2

741 48 24
                                    

A história da vida de Ivan Ilitch foi das mais simples, das mais comuns e portanto das mais terríveis.

Era membro do Tribunal de Justiça e morreu aos quarenta e cinco anos. Filho de um oficial cuja carreira em Petersburgo em vários ministérios e departamentos era daquelas que conduzem as pessoas a postos dos quais, em razão de seu longo tempo de serviço e da posição alcançada, não podem ser demitidas – embora seja óbvio que não possuem o menor talento para qualquer tarefa útil –, pessoas para as quais cargos são especialmente criados, os quais, embora fictícios, pagam salários que nada têm de fictícios e dos quais eles continuam vivendo o resto da vida.

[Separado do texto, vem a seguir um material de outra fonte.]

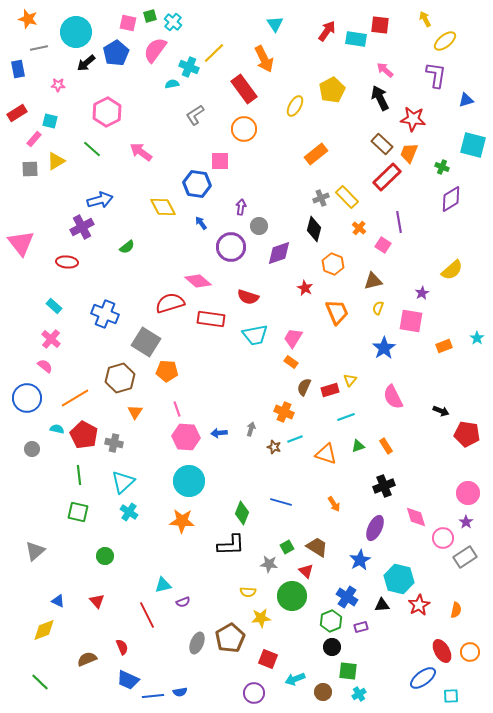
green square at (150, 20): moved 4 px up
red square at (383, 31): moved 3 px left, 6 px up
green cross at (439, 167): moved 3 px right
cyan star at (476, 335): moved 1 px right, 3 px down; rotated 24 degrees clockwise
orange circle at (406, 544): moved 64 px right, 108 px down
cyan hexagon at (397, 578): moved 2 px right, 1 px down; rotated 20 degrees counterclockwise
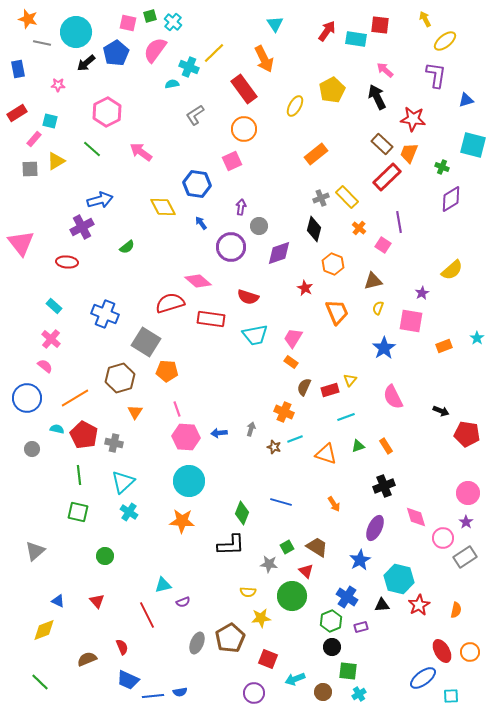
gray line at (39, 48): moved 3 px right, 5 px up; rotated 24 degrees clockwise
black arrow at (380, 98): moved 3 px left, 1 px up
pink square at (220, 161): moved 12 px right; rotated 24 degrees counterclockwise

Era o caso do conselheiro particular Ilya Yefimovich Golovin, membro totalmente supérfluo de uma das tantas instituições também supérfluas.

Tinha três filhos, dos quais Ivan Ilitch era o segundo. O mais velho estava seguindo os passos do pai, só que em outro ministério, e já se aproximava daquele estágio no serviço público em que a inércia é recompensada com a estabilidade. O terceiro filho era um fracasso. Jogara fora todas as suas chances em vários postos e agora estava empregado no departamento de estradas. Seu pai, seus irmãos e principalmente as esposas destes não apenas não gostavam de encontrá-lo, como evitavam sequer lembrar de sua existência, a não ser quando forçados a isso. Sua irmã casara com o Barão Greff, um oficial de Petersburgo da mesma classe do sogro.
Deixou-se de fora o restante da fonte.